▸ TASK PROMPT
From the forum thread about cutting in paint, write out the passage that begins at the words "I prefer a tapered" and ends after "give it a try.".

# Poor Paint Trimmer



## rodduffy (May 4, 2007)

i try my best but i can never cut in paint between ceiling and baseboard. i always end up making a mess. i do use painting tape and it works fine until i have to remove it and make the final cut-ins. i have tried the edgers they sell but this has not helped me. i do not have a steady hand, and when i get close to edges, i always seem to go off-track. does anyone have a trick to help me ? thanks


----------



## glennjanie (May 4, 2007)

I prefer a tapered angle, sash brush; usually 3". Its not easy, it takes a lot of practice, but it can be done. I once knew an alcoholic who had the trembles all the time but he could do it. practice, practice, practice 
Glennn


----------



## rodduffy (May 4, 2007)

thanks glenn
i'll sure give it a try.


----------



## inspectorD (May 4, 2007)

I have used a very wide putty knife in areas of fine tuning. Seems to work good , you just need to keep the knife edge dry by wiping it off often.


----------



## Homerepairnet (May 8, 2007)

Hello Rod,

When dipping the brush in the paint just dip the bristle edge. Wipe the edge that will meet the ceiling and tap the inside of the pot with the brush. That will keep the paint from dripping . Also, when going to "cut in" start about a half inch from the ceiling line and work your wat to the top. A few times doing this and you should get the hang of it.  Good Luck!


----------

▸ MATERIAL PROVIDED

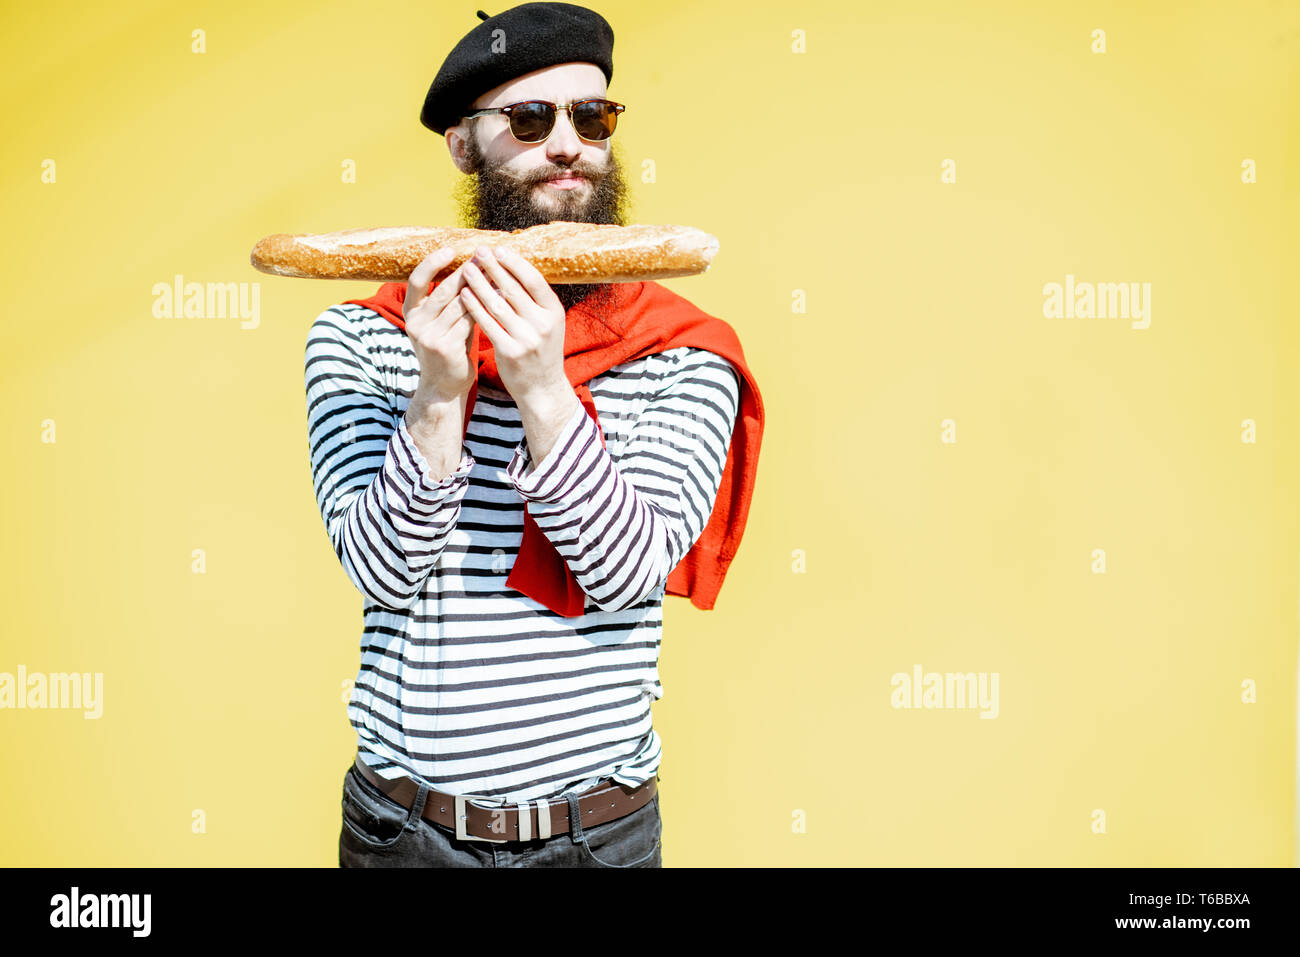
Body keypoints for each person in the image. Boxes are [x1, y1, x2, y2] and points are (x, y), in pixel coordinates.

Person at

...

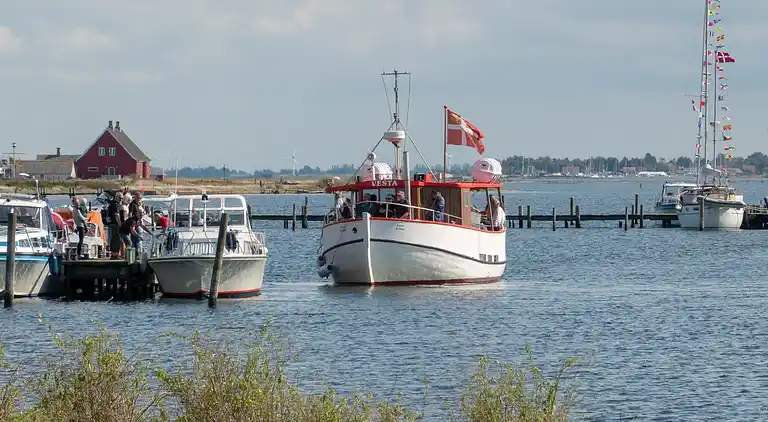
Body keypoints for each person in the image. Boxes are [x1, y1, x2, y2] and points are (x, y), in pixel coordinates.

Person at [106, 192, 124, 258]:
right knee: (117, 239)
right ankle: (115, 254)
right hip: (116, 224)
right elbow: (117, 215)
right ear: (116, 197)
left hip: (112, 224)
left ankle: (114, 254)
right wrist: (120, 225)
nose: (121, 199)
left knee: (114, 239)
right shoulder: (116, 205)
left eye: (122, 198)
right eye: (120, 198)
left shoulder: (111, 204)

--

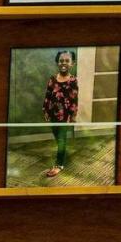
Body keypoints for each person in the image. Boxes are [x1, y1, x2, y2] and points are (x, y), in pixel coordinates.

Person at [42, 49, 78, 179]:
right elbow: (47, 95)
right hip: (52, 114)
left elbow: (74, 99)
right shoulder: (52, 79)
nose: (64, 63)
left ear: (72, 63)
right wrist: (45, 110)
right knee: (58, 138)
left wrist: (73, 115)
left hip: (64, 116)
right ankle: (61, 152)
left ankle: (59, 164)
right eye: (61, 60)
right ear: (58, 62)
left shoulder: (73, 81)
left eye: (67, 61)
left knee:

▸ EXPECTED OUTPUT
I prefer a tapered angle, sash brush; usually 3". Its not easy, it takes a lot of practice, but it can be done. I once knew an alcoholic who had the trembles all the time but he could do it. practice, practice, practice 
Glennn


----------



## rodduffy (May 4, 2007)

thanks glenn
i'll sure give it a try.